◆ **Input data**
• • • • •
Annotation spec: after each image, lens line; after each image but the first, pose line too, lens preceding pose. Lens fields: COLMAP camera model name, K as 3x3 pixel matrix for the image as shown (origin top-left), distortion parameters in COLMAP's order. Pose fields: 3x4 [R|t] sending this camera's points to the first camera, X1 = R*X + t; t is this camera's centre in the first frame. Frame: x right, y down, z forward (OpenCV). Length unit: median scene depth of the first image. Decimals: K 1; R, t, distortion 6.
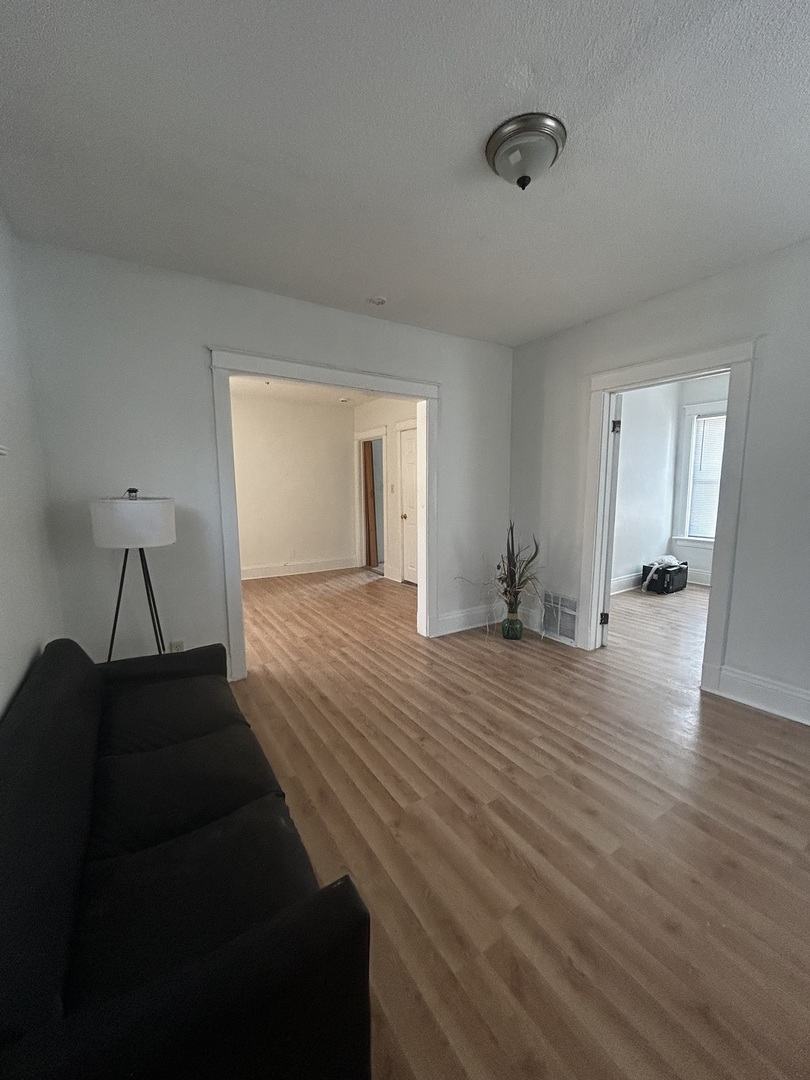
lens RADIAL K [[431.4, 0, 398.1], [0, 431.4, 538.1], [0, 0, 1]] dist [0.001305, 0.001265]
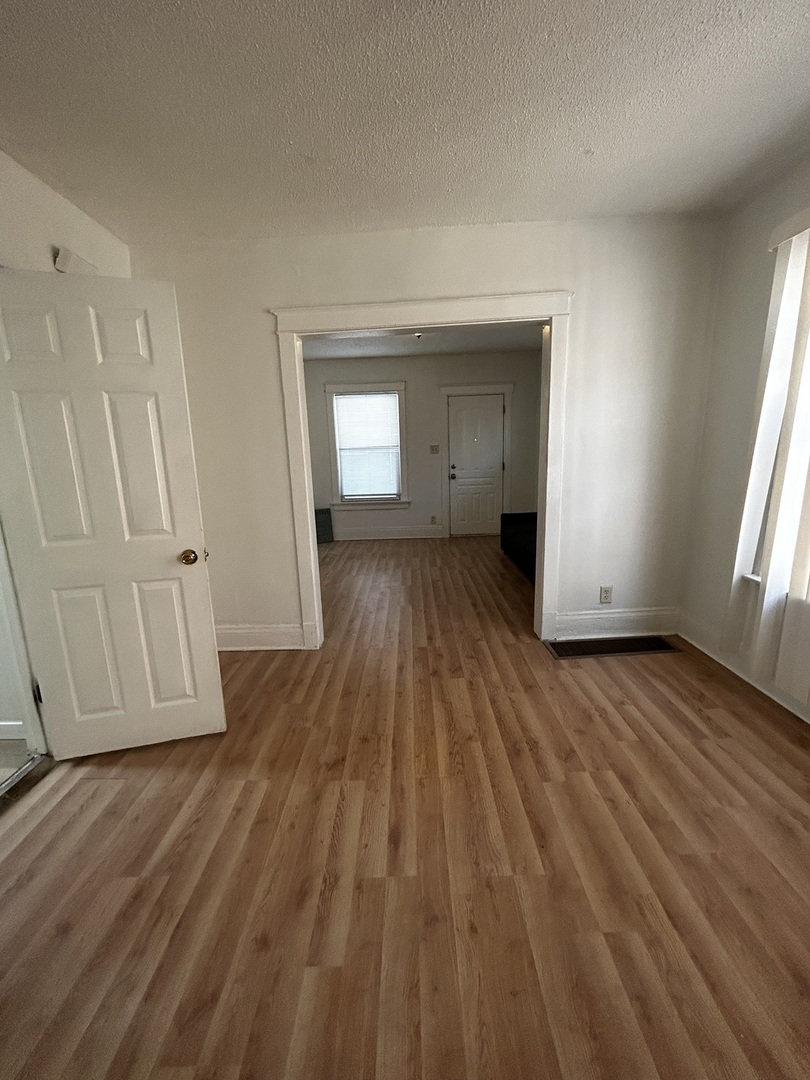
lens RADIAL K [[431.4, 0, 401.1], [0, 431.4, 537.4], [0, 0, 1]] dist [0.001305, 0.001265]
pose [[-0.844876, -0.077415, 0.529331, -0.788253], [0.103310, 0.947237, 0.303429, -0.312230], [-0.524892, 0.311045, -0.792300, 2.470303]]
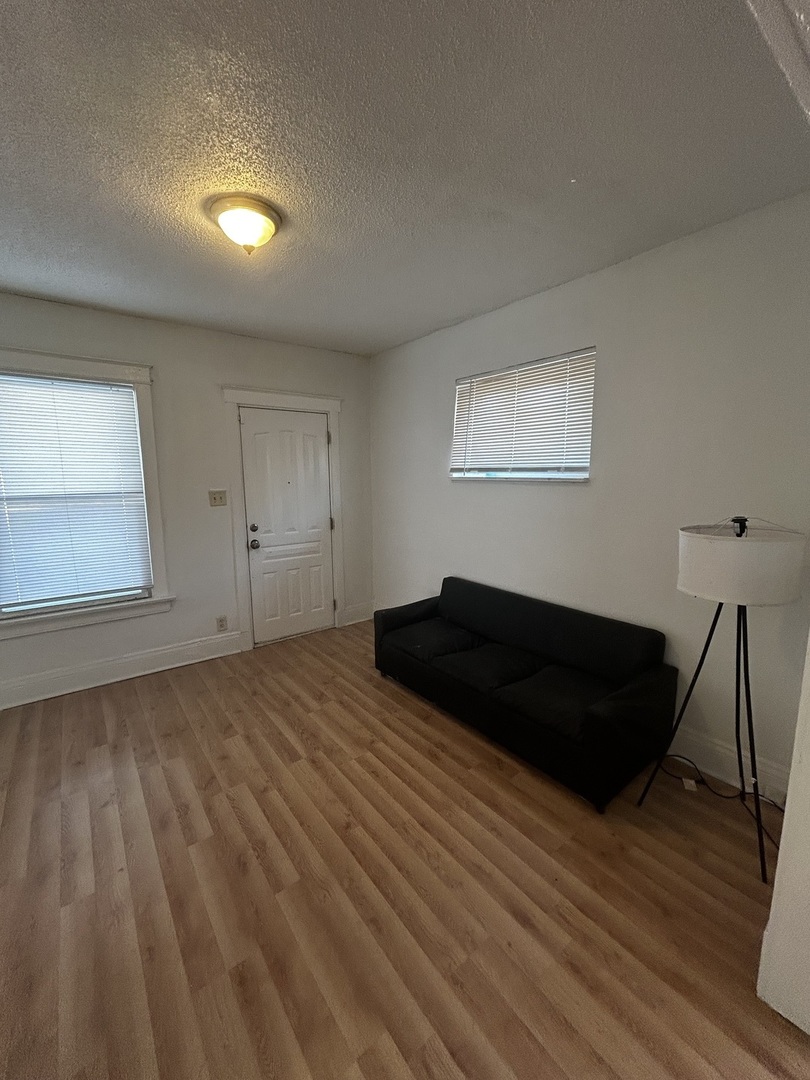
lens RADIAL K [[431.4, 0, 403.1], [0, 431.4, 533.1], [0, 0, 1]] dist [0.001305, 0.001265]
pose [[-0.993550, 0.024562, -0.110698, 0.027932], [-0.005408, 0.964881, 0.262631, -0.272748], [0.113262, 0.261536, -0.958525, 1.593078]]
• • • • •
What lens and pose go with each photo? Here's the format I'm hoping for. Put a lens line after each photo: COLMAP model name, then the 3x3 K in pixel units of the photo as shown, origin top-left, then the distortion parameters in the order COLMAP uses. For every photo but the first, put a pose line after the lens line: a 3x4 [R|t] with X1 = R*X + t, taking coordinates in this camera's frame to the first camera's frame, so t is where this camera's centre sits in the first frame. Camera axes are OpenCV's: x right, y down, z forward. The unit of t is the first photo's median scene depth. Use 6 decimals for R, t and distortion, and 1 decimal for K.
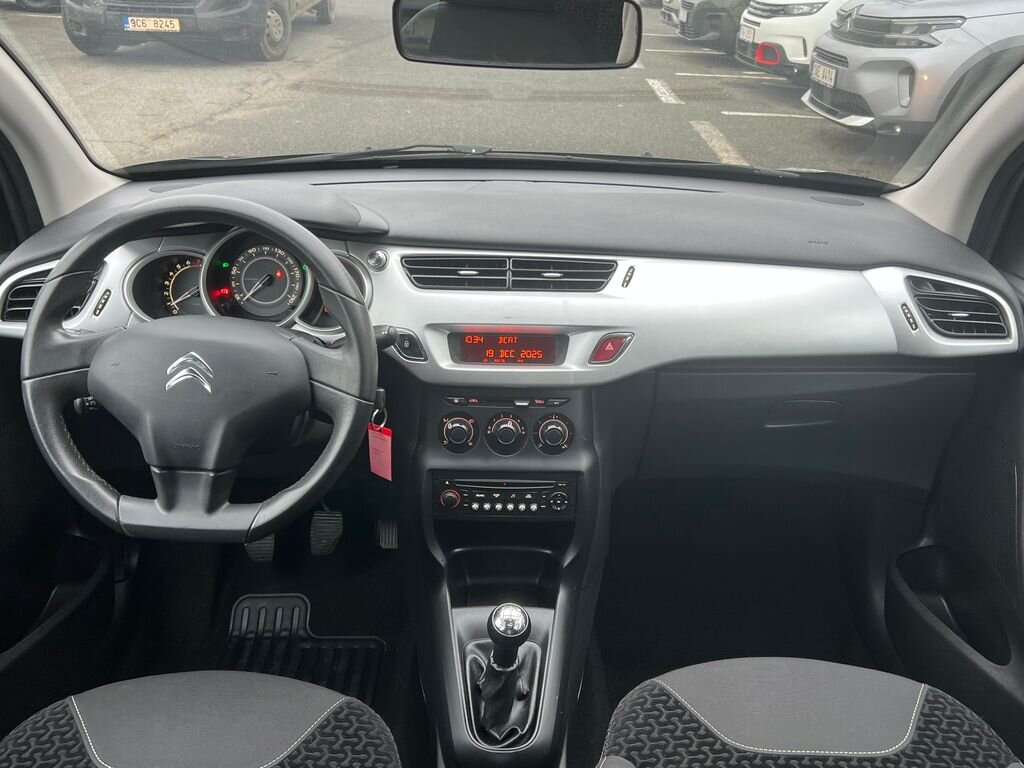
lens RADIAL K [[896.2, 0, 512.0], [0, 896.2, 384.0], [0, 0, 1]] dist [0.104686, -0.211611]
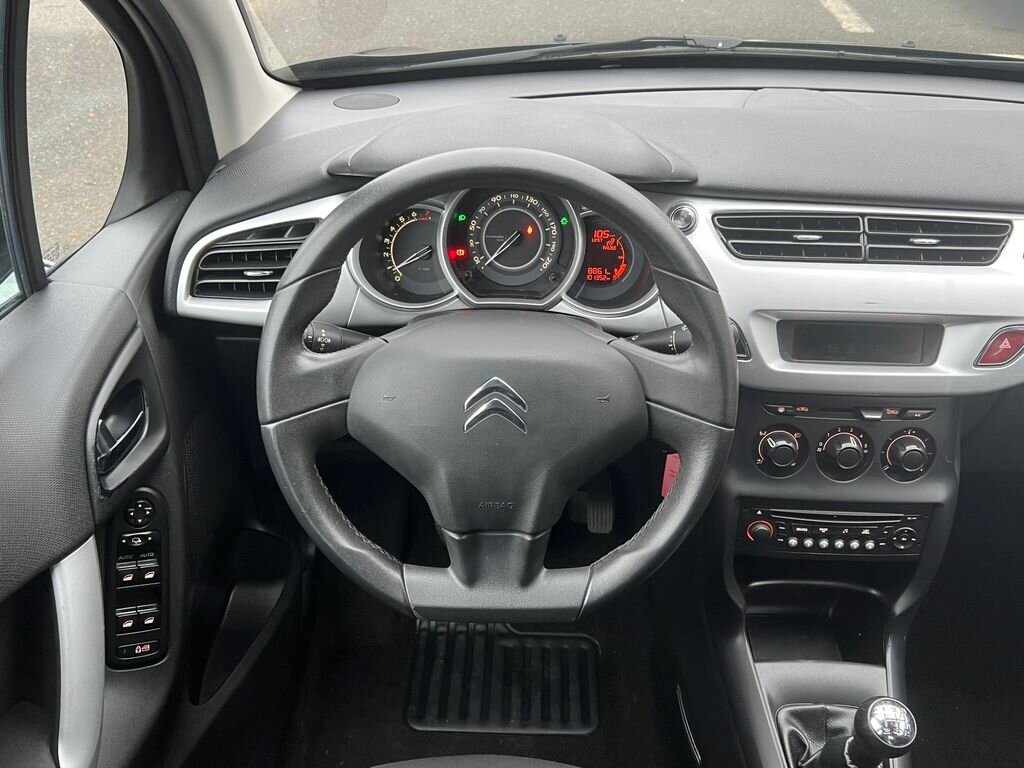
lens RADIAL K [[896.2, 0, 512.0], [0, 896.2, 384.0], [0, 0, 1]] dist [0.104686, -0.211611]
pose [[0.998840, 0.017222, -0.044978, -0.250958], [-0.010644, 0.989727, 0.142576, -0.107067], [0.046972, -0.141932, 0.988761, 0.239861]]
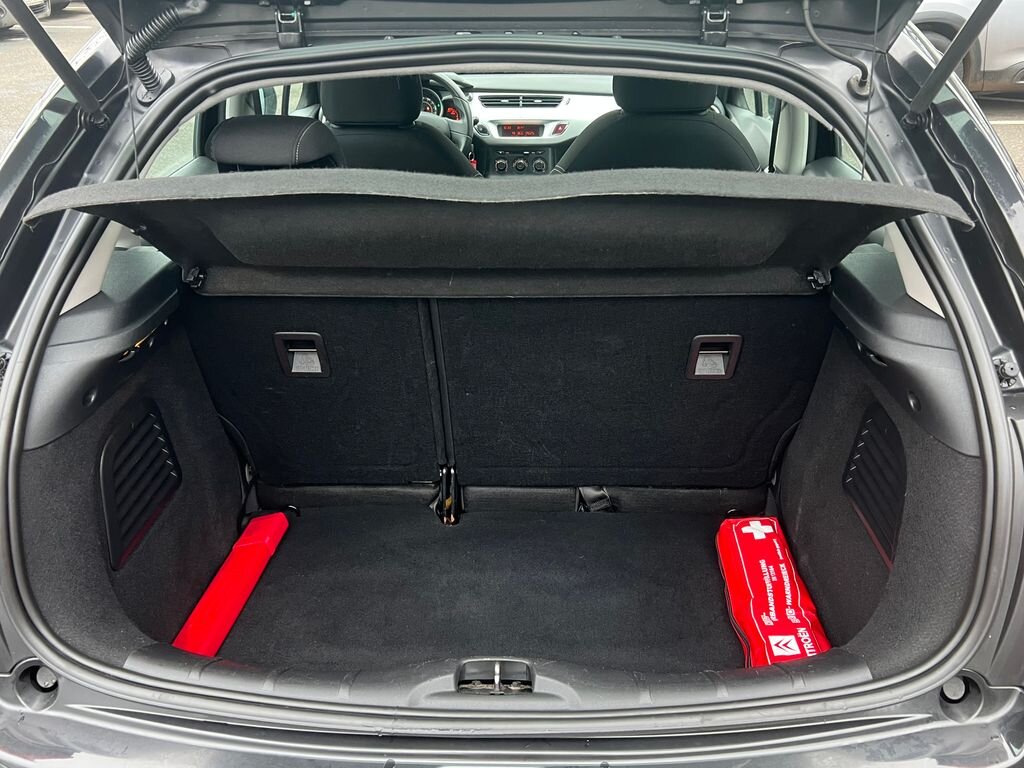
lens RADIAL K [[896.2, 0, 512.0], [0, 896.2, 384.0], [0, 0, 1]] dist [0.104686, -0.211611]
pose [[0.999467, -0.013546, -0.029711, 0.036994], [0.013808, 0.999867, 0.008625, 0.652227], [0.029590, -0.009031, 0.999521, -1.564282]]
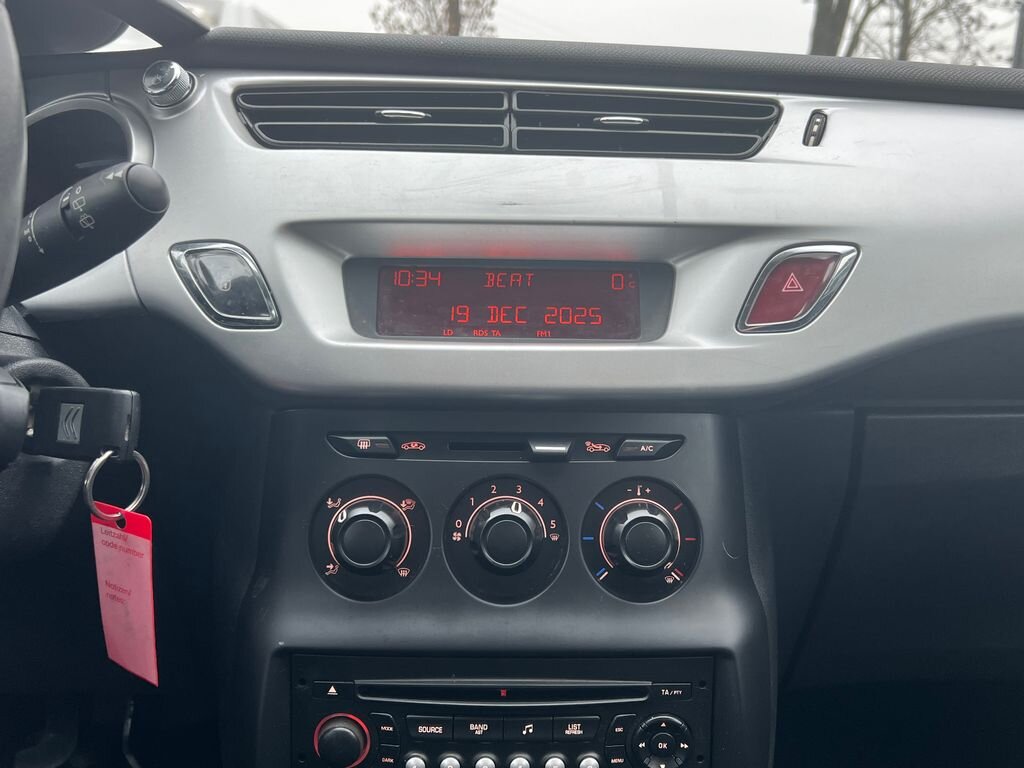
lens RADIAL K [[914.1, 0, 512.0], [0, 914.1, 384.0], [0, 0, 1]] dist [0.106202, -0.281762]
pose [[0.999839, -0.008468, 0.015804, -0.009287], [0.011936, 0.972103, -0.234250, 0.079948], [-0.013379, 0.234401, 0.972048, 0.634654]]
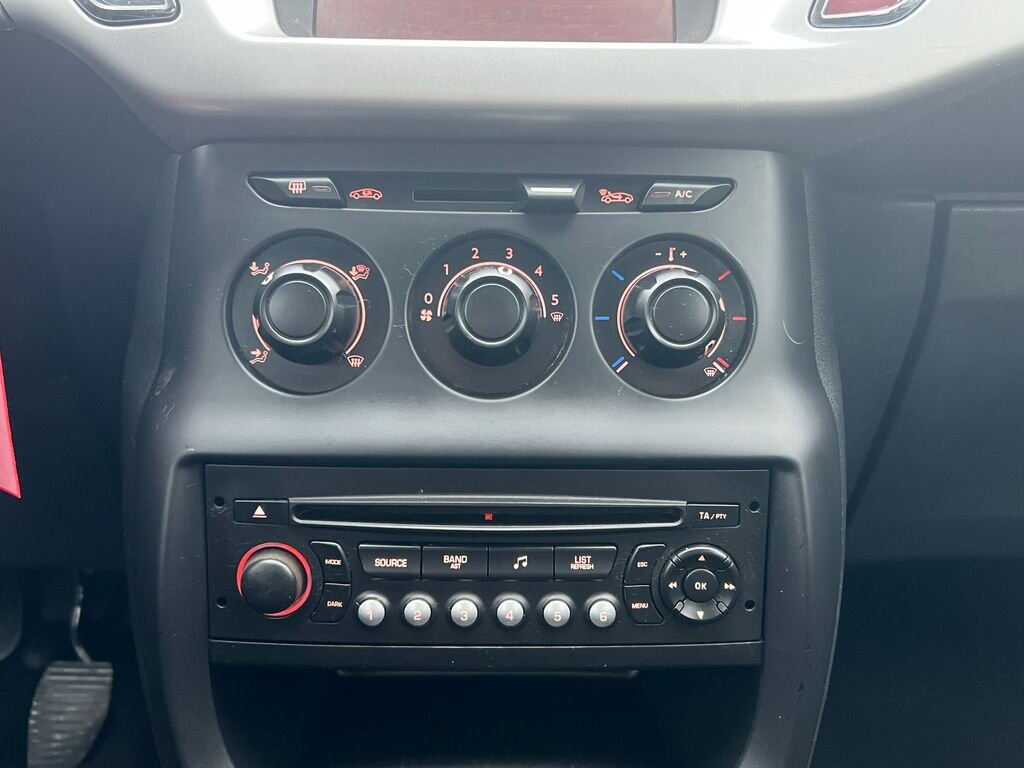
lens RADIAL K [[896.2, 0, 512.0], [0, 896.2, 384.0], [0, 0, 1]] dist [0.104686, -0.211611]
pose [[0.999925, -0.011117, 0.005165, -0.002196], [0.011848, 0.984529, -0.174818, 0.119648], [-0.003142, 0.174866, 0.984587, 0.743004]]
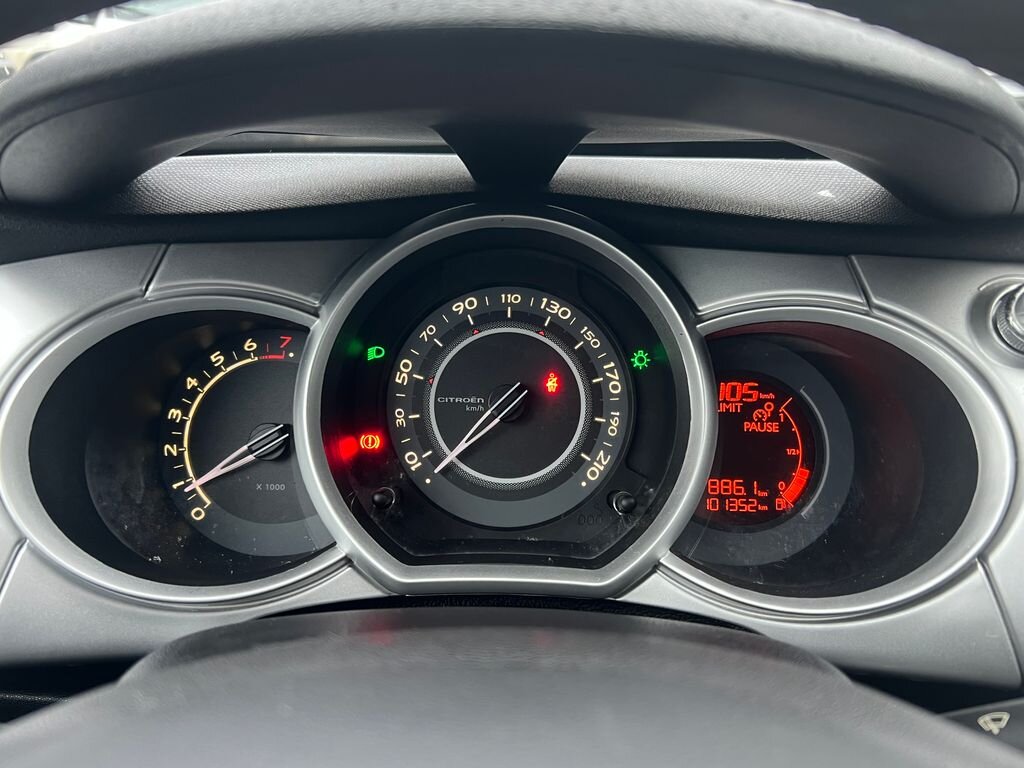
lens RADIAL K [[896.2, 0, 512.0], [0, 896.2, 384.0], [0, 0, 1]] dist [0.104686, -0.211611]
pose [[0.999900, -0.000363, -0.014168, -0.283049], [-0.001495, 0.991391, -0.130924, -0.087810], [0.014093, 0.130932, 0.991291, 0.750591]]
• • • • •
◆ **Action item**
Please switch "preceding" to "before" in the data, starting with the line that contains "Annotation spec: after" and going on through the line that contains "538.1], [0, 0, 1]] dist [0.001305, 0.001265]". Keep every other word of those lines unchanged, and leave the pictures out.

◆ **Exercise solution**
Annotation spec: after each image, lens line; after each image but the first, pose line too, lens before pose. Lens fields: COLMAP camera model name, K as 3x3 pixel matrix for the image as shown (origin top-left), distortion parameters in COLMAP's order. Pose fields: 3x4 [R|t] sending this camera's points to the first camera, X1 = R*X + t; t is this camera's centre in the first frame. Frame: x right, y down, z forward (OpenCV). Length unit: median scene depth of the first image. Decimals: K 1; R, t, distortion 6.
lens RADIAL K [[431.4, 0, 398.1], [0, 431.4, 538.1], [0, 0, 1]] dist [0.001305, 0.001265]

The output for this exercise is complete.